## WHAT YOU HAVE TO DO
Set out word for word the line that contains "beverage can: present" and each line after it, through the end of the data below, but exclude the pictures.

----

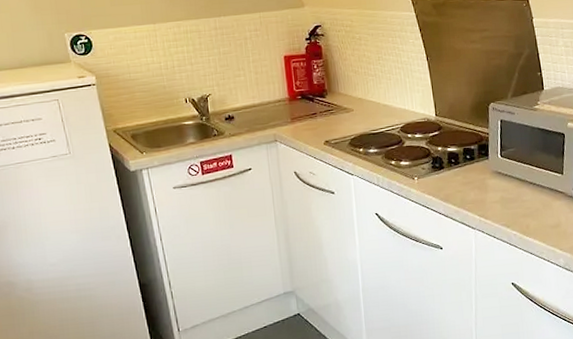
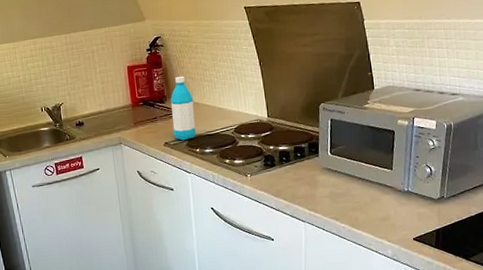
water bottle: none [331,68,359,139] -> present [170,76,196,141]

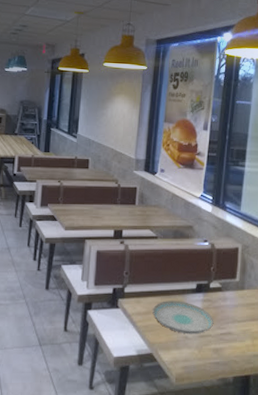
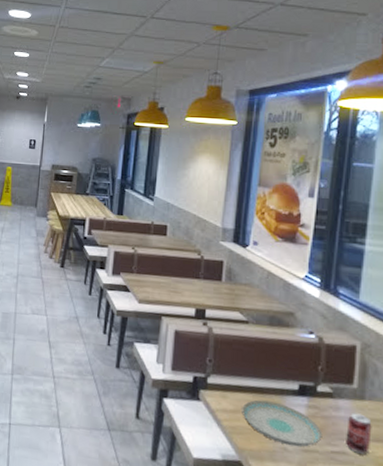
beverage can: none [231,301,250,332] -> present [346,412,372,454]

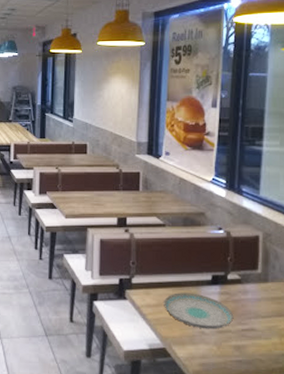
beverage can: present [346,412,372,454] -> none [254,294,275,328]

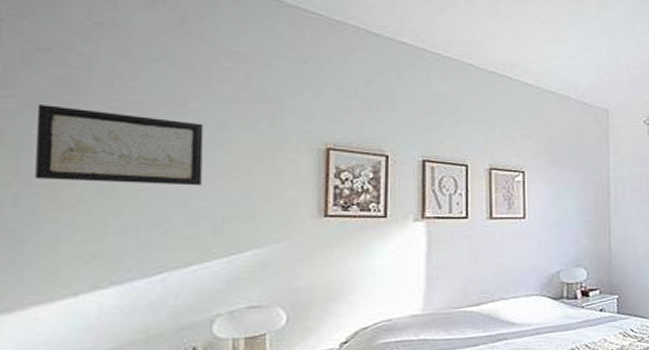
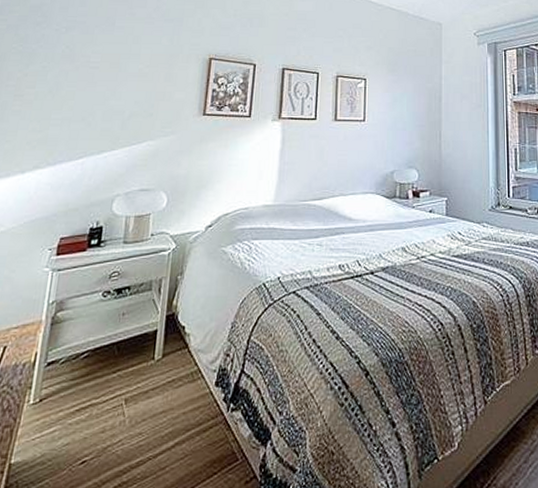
wall art: present [35,105,204,186] -> none [10,26,124,88]

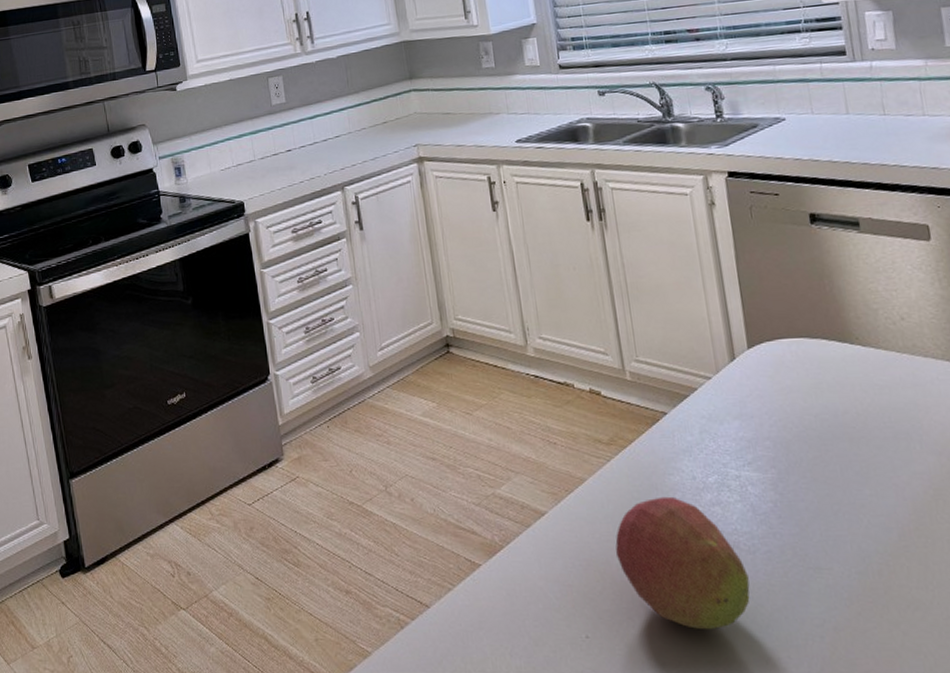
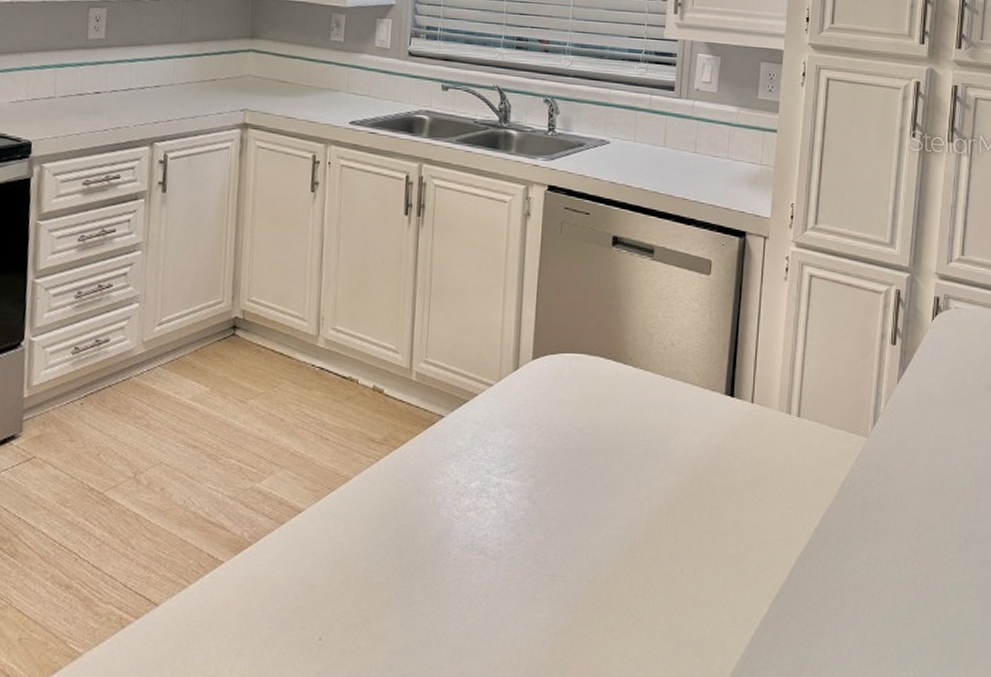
fruit: present [615,496,750,630] -> none [366,499,489,634]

----

## ANSWER SECTION
beverage can: present [346,412,372,454] -> none [254,294,275,328]

wall art: present [35,105,204,186] -> none [10,26,124,88]

fruit: present [615,496,750,630] -> none [366,499,489,634]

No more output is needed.